Build Trust and Employee Engagement With These 4 Tips
As a small-business owner, you're sometimes tempted to control every detail of every project. Not only is that impossible, it makes for unhappy workers who feel second-guessed and stifled. In the end, you're unlikely to succeed without an environment of trust and a team of engaged employees. Here are four strategies for trust and employee engagement.
1. Make Goals and Processes Transparent
Let people know what's happening. And how. And why. If your employees are unclear about the status of a job, how their work is perceived, or what the future holds, their uneasiness will show in their job performance. Here are a few tactics you can use to share information and be more transparent.
- Share both positive and negative feedback.
- Show a growth chart and projections.
- Post the work schedule of subcontractors so employees can plan and prepare.
- Post project and task-completion date estimations.
2. Build in Some Predictability
As a contractor, there's not much uniformity to your days. Each job and each day are different from the next. Creating a sense of predictability will help your employees feel more secure and stable in their jobs. Here's what you can do to make a changeful calendar feel more comfortable for workers.
- Create a schedule with a set start and end time to each day.
- Begin each morning by reviewing the previous day's work and identifying what needs to be accomplished that day to stay on schedule.
- Have clear written policies for dealing with particular on-the-job issues.
- Work with the staff to develop and post a company philosophy.
3. Be Accountable
Accountability is tough to mandate. One way to encourage your employees to be accountable is to lead by example. Always act ethically — on and off the job. This will help your employees see you as a responsible co-worker and not just as "the boss." Other ways to demonstrate accountability are to always keep your word, follow through on promises, speak thoughtfully and provide clear assignments with achievable goals.
4. Give up Some Control
Delegation is essential to leadership, so resist the urge to micromanage.
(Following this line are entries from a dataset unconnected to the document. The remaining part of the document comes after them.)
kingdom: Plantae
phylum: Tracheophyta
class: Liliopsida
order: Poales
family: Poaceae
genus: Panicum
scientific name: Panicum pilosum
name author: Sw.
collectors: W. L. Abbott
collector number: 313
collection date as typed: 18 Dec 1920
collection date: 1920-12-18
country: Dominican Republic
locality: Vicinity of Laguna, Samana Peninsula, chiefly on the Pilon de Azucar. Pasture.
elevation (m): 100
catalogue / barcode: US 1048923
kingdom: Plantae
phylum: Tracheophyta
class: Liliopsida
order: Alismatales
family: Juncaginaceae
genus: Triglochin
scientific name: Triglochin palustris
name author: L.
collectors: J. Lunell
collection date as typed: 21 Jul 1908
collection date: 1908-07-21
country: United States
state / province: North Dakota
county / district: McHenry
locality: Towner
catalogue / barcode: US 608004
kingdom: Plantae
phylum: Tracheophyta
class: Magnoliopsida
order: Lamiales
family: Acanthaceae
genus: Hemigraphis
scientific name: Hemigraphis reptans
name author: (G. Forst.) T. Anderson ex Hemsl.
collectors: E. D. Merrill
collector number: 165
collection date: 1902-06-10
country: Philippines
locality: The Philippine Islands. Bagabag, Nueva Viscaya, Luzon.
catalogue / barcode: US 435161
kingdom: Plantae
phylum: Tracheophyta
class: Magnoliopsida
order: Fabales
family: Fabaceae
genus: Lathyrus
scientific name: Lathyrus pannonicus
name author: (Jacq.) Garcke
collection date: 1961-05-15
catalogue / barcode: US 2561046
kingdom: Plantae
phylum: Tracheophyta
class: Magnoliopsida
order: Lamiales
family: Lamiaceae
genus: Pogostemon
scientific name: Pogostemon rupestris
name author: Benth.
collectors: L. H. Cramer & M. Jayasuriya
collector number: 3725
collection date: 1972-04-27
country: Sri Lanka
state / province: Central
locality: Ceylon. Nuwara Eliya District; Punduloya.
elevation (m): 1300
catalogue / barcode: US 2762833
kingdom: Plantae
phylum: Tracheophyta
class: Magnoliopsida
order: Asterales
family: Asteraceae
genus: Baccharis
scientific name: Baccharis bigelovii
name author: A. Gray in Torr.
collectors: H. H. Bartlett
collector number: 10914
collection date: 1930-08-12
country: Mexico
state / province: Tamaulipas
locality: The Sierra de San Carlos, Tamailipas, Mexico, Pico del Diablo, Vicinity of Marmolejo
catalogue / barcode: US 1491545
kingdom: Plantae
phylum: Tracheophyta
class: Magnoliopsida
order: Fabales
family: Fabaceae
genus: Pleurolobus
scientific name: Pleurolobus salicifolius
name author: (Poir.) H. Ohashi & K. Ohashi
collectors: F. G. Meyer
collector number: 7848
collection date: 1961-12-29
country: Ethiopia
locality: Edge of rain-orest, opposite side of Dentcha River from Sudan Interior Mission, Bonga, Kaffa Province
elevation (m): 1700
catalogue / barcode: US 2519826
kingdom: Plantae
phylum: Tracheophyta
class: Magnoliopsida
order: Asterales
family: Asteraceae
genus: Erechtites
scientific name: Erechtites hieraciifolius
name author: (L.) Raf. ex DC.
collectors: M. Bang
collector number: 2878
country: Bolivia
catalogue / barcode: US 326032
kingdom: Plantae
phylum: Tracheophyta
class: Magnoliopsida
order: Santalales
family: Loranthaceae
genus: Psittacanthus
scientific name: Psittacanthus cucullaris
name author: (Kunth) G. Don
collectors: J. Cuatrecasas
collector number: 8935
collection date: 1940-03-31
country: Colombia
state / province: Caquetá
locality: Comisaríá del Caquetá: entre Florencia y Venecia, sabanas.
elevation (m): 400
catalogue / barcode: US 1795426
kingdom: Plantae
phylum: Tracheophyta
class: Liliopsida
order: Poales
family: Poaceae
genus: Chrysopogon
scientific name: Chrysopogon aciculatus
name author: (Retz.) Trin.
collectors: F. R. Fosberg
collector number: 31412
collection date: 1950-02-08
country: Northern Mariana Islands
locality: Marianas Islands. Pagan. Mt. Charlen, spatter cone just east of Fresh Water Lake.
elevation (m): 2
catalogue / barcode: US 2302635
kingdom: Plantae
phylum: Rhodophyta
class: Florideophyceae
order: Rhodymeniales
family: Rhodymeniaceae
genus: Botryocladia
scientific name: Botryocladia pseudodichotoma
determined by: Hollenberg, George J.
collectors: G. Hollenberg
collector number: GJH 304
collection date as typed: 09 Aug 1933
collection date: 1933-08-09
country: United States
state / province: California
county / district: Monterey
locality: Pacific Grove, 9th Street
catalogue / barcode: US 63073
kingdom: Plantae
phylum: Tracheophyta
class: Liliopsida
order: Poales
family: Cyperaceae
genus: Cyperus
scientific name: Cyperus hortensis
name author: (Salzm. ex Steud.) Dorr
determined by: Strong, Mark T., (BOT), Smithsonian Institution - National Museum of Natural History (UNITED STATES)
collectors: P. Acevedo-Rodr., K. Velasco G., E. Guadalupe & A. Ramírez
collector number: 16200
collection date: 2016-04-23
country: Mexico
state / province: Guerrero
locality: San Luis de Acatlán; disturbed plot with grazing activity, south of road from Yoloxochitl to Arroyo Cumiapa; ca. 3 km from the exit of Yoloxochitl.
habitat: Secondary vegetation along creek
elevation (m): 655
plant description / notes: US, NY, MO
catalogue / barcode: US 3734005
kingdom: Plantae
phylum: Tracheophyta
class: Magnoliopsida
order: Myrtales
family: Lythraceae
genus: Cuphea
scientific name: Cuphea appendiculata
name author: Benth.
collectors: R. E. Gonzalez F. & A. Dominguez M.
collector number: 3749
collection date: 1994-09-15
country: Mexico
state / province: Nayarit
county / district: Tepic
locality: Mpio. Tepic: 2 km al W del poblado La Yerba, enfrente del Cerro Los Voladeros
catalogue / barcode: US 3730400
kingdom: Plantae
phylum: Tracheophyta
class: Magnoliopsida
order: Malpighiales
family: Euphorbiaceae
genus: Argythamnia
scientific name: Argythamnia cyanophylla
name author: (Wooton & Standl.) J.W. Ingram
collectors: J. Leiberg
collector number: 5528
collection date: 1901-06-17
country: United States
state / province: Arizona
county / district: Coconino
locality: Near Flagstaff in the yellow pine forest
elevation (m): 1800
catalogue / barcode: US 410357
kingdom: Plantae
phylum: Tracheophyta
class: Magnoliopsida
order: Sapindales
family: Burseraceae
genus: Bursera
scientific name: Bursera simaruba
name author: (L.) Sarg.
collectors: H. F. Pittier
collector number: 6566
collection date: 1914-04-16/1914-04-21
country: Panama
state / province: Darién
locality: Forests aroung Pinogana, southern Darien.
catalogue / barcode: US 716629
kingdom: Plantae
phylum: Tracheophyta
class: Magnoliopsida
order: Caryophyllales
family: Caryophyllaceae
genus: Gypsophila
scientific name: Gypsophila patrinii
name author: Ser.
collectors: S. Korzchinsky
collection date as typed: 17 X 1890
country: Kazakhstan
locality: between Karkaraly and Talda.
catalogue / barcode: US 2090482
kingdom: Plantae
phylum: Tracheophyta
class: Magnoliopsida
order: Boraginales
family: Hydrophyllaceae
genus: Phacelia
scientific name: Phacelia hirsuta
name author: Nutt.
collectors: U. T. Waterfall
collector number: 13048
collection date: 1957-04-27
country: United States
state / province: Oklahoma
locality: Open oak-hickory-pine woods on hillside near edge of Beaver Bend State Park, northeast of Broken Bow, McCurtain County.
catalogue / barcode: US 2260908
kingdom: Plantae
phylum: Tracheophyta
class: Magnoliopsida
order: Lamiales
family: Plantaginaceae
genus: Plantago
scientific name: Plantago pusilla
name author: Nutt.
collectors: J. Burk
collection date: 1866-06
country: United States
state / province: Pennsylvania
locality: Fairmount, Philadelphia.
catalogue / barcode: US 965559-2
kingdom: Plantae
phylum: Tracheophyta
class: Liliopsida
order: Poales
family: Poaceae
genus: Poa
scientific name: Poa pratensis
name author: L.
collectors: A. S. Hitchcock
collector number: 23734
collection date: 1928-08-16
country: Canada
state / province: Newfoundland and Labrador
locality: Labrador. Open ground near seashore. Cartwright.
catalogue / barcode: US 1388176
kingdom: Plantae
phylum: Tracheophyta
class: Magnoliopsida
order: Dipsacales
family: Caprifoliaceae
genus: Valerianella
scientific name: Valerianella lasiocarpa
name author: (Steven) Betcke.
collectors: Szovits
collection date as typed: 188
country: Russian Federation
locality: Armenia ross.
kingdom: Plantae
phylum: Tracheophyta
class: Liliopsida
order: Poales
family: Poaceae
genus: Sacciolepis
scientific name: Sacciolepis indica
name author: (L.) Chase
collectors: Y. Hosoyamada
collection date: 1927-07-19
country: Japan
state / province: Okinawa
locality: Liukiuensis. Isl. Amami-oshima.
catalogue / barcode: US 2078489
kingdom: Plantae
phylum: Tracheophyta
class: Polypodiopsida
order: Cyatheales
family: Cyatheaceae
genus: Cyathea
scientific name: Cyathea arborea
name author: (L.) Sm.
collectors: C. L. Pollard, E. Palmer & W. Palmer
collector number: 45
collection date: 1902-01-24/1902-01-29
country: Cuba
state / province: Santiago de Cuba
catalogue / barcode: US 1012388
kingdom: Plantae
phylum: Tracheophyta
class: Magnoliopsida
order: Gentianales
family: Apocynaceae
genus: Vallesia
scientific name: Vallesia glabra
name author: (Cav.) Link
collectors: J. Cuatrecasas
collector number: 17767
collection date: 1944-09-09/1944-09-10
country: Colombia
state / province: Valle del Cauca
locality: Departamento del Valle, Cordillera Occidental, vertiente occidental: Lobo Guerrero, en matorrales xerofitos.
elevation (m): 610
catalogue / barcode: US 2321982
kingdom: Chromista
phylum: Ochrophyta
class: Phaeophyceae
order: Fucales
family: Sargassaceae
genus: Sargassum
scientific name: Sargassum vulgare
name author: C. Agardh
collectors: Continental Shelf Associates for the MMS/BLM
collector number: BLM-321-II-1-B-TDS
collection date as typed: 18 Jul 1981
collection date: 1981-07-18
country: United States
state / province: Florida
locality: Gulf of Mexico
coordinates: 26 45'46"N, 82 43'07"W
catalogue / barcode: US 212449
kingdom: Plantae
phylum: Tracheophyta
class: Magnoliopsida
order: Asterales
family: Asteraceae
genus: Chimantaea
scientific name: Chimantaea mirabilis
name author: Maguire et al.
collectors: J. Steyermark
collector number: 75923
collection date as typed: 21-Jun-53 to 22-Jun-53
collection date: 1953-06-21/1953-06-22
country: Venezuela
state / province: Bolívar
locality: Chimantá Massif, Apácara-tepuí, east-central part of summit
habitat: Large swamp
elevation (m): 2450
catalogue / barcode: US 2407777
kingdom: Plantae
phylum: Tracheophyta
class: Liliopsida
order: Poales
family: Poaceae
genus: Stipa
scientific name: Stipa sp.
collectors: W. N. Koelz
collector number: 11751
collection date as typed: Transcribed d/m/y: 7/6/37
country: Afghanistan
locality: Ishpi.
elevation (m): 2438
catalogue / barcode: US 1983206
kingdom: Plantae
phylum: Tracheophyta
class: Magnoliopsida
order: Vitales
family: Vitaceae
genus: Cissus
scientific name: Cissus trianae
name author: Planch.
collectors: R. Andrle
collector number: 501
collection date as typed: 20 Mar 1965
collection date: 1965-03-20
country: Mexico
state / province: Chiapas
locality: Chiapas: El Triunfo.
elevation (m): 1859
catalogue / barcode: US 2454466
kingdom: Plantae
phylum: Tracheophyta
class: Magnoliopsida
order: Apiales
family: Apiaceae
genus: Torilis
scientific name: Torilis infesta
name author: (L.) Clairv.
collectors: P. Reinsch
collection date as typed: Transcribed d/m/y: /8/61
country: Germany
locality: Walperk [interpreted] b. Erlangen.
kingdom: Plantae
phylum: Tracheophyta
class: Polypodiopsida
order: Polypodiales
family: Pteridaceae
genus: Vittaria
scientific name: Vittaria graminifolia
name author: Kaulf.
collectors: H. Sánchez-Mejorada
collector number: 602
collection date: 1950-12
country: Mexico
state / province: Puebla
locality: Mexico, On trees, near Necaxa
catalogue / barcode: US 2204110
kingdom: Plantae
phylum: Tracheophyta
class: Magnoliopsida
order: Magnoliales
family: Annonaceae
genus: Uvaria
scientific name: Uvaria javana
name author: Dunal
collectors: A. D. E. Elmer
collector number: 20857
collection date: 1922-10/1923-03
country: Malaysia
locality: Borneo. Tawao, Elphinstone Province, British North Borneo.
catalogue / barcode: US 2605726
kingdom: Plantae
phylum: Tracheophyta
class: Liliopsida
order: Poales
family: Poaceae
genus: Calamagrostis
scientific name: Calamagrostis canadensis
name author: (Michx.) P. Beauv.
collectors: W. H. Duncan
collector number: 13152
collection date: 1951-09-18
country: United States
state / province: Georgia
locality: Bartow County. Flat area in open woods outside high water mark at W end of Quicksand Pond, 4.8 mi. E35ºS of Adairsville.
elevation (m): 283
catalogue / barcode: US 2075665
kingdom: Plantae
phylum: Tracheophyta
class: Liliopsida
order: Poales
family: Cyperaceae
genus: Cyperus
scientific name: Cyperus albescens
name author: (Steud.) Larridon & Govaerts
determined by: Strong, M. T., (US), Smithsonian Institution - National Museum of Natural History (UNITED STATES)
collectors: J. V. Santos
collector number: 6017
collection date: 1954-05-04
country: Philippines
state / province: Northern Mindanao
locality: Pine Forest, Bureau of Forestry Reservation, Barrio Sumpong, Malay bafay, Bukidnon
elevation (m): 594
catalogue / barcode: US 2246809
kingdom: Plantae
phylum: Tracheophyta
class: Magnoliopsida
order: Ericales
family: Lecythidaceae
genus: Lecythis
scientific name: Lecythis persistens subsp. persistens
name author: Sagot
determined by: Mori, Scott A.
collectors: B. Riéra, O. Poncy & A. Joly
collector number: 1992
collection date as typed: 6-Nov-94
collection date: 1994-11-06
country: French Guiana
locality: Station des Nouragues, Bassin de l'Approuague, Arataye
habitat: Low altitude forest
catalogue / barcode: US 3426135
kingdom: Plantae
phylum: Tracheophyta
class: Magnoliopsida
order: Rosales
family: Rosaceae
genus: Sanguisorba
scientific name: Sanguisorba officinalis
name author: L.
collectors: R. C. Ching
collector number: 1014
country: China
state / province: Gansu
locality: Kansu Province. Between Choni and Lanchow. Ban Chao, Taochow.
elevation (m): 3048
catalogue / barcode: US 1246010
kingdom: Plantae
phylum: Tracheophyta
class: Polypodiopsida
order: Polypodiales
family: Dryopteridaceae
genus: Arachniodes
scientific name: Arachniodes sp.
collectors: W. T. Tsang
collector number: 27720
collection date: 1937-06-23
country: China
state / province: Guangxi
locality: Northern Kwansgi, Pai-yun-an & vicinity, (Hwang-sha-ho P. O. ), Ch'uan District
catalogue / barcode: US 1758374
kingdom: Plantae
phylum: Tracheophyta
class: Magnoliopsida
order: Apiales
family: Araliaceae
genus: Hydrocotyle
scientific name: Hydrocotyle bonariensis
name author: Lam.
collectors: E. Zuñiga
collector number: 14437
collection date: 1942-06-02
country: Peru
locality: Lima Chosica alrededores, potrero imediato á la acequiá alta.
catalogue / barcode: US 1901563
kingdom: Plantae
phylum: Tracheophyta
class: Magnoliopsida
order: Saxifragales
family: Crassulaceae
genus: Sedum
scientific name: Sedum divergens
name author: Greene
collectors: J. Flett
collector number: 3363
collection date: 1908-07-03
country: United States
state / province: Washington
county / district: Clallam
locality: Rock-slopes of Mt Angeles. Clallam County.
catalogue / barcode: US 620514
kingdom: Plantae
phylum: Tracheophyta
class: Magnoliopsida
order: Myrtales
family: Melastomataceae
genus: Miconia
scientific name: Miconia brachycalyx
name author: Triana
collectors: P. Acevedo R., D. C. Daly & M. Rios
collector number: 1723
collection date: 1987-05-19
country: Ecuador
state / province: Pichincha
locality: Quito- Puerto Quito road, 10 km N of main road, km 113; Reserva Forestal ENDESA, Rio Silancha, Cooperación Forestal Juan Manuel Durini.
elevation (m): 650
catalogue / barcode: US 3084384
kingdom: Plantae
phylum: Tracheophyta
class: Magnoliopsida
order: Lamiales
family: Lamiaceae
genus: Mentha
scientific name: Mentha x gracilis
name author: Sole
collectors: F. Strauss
When assigning tasks to employees, provide clear goals, proper training and enough resources for them to succeed. Most importantly, give them the kind of autonomy that makes them feel invested in the project. Personal responsibility for outcomes boosts job satisfaction, confidence and commitment to the company.
When you model respect, empower your workers, and share decision-making, expect big results. By building trust and employee engagement, your business will profit.